📝MSE Story: Carlos Rodríguez! (Part 2)✍

Learn a bit more about Carlos Rodríguez, father of MSE’s engine, used in games such as Scrapland and Spacelords! 😊 Read Part one HERE

What’s the first game you ever played?

It has to be a Spectrum title. Maybe one of those little games that came with the console! I do remember games like “The Sentinel”, which caught my eye immediately for technical purposes. Guess it comes with the job! This one was a pseudo-tridimensional game whose main goal was to climb a terrain heavily guarded by sentinels. If you wanted to keep going up, you had to absorb those sentinels. And technically, for the time, it was ASTONISHING. They used to say there were 10.000 stages, and all I could think was: “That does not fit in a cassette”. The stages were generated procedurally, but you could always load that very same level with a key. Besides being pretty funny, it was really well done.

Has your vision on game development has changed over the years?

Everything is more accessible now. There are a lot of great tools and TONS of information online. Back in the day, programmers had “Basic”, and that was it. It was on you to learn by reading the manuals or buying specific books. If you wanted to make an algorithm you had to squish your brains to make it. Now, despite the fact you do your own programming, if you are willing to look for it, there are always ideas and approaches to it, which sometimes, can be the true key for game programming.

Both solving problems and getting results was pretty challenging, but now I believe the struggle has shifted.

If you wanted to create a 2D ship minigame, something pretty simple, you had to face the fact that you had to give it shape by yourself. No internet allowed, of course. Nowadays, it’s easier to solve an issue, but the important questions are “How complex?” “What are its features?”. Being able to shoot from a spaceship is no longer on the line. Everything is more complex, and it has tons of combinations, combos, weapons. The word might be “deeper”. The difficulty lies in diving in and diving deep, you know? As a developer, now you have to study a wider range of matters rather than learning few things on your very own.

Speaking of self-learning, how has that learning process reflected in Mercury’s Engine?

In every project, we have introduced innovations on the Engine, always in small doses. The problem we are facing nowadays is that it’s quite difficult to create something that’s not been already thought of. I believe the most common challenge now in development is being able to apply known technology, which is amazingly complicated. A few years ago, coming up with new ideas was not easy but possible meanwhile, the quantity of information we manage currently allows you to see features in other areas that you had never seen before in videogames. With Scrapland for example, we used two lightmaps, one with the direct lights and another with the bounce of the lighting to make the shadows work with the lightmass. The shadows showed you a lightmass or another. We had everything precalculated with global illumination and had shadows.

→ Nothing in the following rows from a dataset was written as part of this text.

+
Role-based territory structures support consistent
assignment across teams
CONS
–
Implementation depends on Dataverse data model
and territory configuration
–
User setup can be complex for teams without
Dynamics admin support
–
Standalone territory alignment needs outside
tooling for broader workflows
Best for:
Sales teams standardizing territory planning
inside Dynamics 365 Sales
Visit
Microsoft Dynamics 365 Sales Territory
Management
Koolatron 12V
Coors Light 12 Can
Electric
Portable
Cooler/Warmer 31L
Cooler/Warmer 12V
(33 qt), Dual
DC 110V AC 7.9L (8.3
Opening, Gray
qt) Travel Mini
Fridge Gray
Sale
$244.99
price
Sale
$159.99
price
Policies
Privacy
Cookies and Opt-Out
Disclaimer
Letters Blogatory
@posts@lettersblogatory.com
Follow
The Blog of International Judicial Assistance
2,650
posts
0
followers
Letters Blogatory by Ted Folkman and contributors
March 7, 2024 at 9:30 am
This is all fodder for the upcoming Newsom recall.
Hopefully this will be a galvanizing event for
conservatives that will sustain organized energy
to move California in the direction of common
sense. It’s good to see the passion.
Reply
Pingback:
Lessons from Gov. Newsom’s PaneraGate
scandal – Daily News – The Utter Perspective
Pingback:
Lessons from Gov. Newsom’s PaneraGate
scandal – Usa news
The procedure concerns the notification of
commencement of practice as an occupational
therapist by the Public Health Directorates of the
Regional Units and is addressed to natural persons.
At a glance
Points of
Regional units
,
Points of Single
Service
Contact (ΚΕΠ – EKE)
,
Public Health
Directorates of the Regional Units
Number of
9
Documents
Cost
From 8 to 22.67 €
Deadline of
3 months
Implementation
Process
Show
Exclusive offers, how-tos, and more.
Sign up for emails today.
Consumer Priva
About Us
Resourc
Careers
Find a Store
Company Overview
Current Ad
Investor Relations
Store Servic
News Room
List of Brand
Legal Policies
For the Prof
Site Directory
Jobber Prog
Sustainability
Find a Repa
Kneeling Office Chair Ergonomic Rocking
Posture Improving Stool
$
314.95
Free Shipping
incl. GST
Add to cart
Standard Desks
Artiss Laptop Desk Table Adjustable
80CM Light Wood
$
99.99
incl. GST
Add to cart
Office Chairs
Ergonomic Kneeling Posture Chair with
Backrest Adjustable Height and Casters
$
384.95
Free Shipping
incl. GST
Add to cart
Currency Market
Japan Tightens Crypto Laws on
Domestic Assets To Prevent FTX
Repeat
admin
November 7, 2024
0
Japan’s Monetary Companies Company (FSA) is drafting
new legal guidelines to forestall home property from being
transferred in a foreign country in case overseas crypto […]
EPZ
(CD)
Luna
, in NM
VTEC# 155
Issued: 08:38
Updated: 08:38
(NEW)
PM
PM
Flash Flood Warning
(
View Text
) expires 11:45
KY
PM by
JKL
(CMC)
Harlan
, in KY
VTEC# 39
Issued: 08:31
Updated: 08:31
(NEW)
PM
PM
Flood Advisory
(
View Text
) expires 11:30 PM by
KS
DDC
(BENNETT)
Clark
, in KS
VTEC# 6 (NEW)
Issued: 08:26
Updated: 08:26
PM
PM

That’s what I meant. Before, you could see stuff like that in a game, and think “Oh! That’s a pretty good idea!”, which nowadays is quite rare. Everything tends to be an evolution of existing technology.

Another example would be breakables. You manage to see breakables, that have been refined a bit more than the ones you’ve seen before. They are tiny improvements that refine the system. I remember that a few years ago, we had a pretty cool demo that showed a procedural cristal breaking that our pal José González worked on. The rupture started from the point the bullet collided with it which was crazy. It’s not that impressive now, but they were things that none had ever seen in a game before. Nowadays, you work on an illumination system to create a certain effect that’s undoubtedly a pretty close match to a system someone has done somewhere!

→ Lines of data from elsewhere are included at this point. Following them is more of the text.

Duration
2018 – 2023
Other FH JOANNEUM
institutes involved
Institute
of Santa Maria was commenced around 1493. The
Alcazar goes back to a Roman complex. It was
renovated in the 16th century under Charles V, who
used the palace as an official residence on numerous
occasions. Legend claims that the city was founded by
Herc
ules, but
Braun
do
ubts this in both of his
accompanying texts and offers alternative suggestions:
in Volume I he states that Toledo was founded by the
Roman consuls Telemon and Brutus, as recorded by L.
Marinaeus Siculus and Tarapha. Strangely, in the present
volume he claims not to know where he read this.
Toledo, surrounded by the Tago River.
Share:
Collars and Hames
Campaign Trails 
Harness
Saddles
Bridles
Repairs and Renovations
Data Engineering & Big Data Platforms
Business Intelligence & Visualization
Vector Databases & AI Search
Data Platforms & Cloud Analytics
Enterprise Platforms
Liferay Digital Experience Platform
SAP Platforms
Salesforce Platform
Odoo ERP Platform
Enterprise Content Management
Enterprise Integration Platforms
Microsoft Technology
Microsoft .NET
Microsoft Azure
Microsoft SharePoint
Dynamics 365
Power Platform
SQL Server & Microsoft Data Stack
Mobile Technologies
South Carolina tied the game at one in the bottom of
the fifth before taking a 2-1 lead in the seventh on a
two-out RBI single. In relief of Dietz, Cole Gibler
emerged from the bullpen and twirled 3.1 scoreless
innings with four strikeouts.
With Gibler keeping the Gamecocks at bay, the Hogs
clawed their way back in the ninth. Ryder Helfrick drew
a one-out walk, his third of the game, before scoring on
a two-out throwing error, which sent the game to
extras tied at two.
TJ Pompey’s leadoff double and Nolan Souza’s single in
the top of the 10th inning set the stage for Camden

There are some times that to make those improvements you have to dive into the GPU, search for new uses far beyond software. It gives you more freedom (you can draw in tris, boxes, or ellipsoids!), but at the same time, it creates dependencies of development. Once you go GPU, you never go back!

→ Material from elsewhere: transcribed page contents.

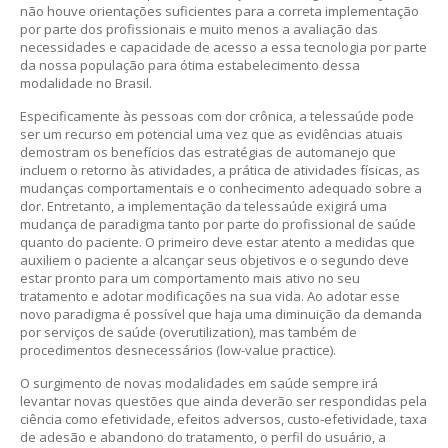
não houve orientações suficientes para a correta implementação
por parte dos profissionais e muito menos a avaliação das
necessidades e capacidade de acesso a essa tecnologia por parte
da nossa população para ótima estabelecimento dessa
modalidade no Brasil.
Especificamente às pessoas com dor crônica, a telessaúde pode
ser um recurso em potencial uma vez que as evidências atuais
demostram os benefícios das estratégias de automanejo que
incluem o retorno às atividades, a prática de atividades físicas, as
mudanças comportamentais e o conhecimento adequado sobre a
dor. Entretanto, a implementação da telessaúde exigirá uma
mudança de paradigma tanto por parte do profissional de saúde
quanto do paciente. O primeiro deve estar atento a medidas que
auxiliem o paciente a alcançar seus objetivos e o segundo deve
estar pronto para um comportamento mais ativo no seu
tratamento e adotar modificações na sua vida. Ao adotar esse
novo paradigma é possível que haja uma diminuição da demanda
por serviços de saúde (overutilization), mas também de
procedimentos desnecessários (low-value practice).
O surgimento de novas modalidades em saúde sempre irá
levantar novas questões que ainda deverão ser respondidas pela
ciência como efetividade, efeitos adversos, custo-efetividade, taxa
de adesão e abandono do tratamento, o perfil do usuário, a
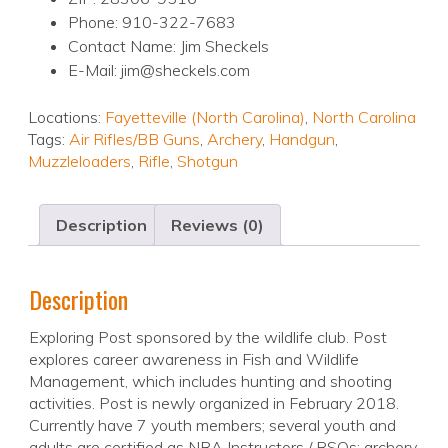
Phone: 910-322-7683
Contact Name: Jim Sheckels
E-Mail: jim@sheckels.com
Locations:
Fayetteville (North Carolina)
,
North Carolina
Tags:
Air Rifles/BB Guns
,
Archery
,
Handgun
,
Muzzleloaders
,
Rifle
,
Shotgun
Description
Reviews (0)
Description
Exploring Post sponsored by the wildlife club. Post
explores career awareness in Fish and Wildlife
Management, which includes hunting and shooting
activities. Post is newly organized in February 2018.
Currently have 7 youth members; several youth and
adults are certified as NRA Instructors / RSOs; archery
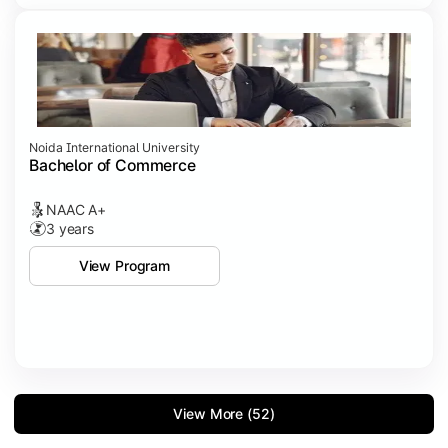
Noida International University
Bachelor of Commerce
NAAC A+
3 years
View Program
View More (52)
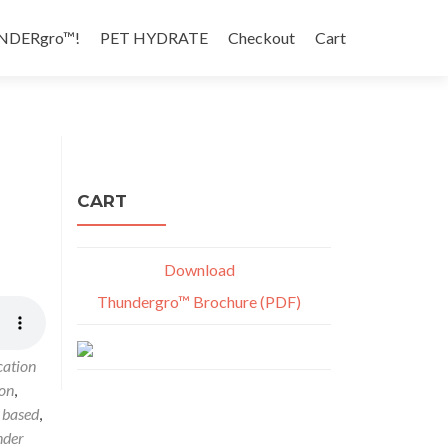
NDERgro™!
PET HYDRATE
Checkout
Cart
CART
Download
Thundergro™ Brochure (PDF)
cation
ion
,
 based
,
nder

Lightmap with all the bounced light

 


Lightmap with bounced light + direct lighting. 

 

What’s the last game you played?

Hum. That’s a good one! I believe that the last time I completed a game was years ago, now I get stuck watching some technical details. I used to be a heavy graphic adventure and simulator player. No seriously, like pretty heavy! I’ve played all the adventures I could find, like Grim Fandango and Monkey Island.

But back to the question, I guess the last one I played and finished was Jedi Knight. Now I caught the bad habit of picking a game, playing a bit, and never look back! But now that I think of it, I do play often Factor 2. Perks of being on a League!

Do you think there are differences between old games and games now?

I guess I do value the simplicity of the games back in the day. My kids, for example, don’t like to play with new consoles. I restored several old computers for them so they could test them out. And they love it! They used the Spectrum for a while, but now they are switched to AMIGA500. And oh, man. They are really having fun with old games like “The Sentinel”, “Bomb Jack”, and “R-type”. The youngest one has his own AMIGA500 and I believe he’s now playing the original “Monkey Island” which was like 3 diskettes long. The oldest and the one in the middle have their own FPGA, which is a programmable chip that allows you to build a CPU. They are both playing with a core of AMIGA500 to “The eye of the Beholder” and “Maniac Mansion”. And of course, “Monkey Island”! I do believe all three are playing it at the time!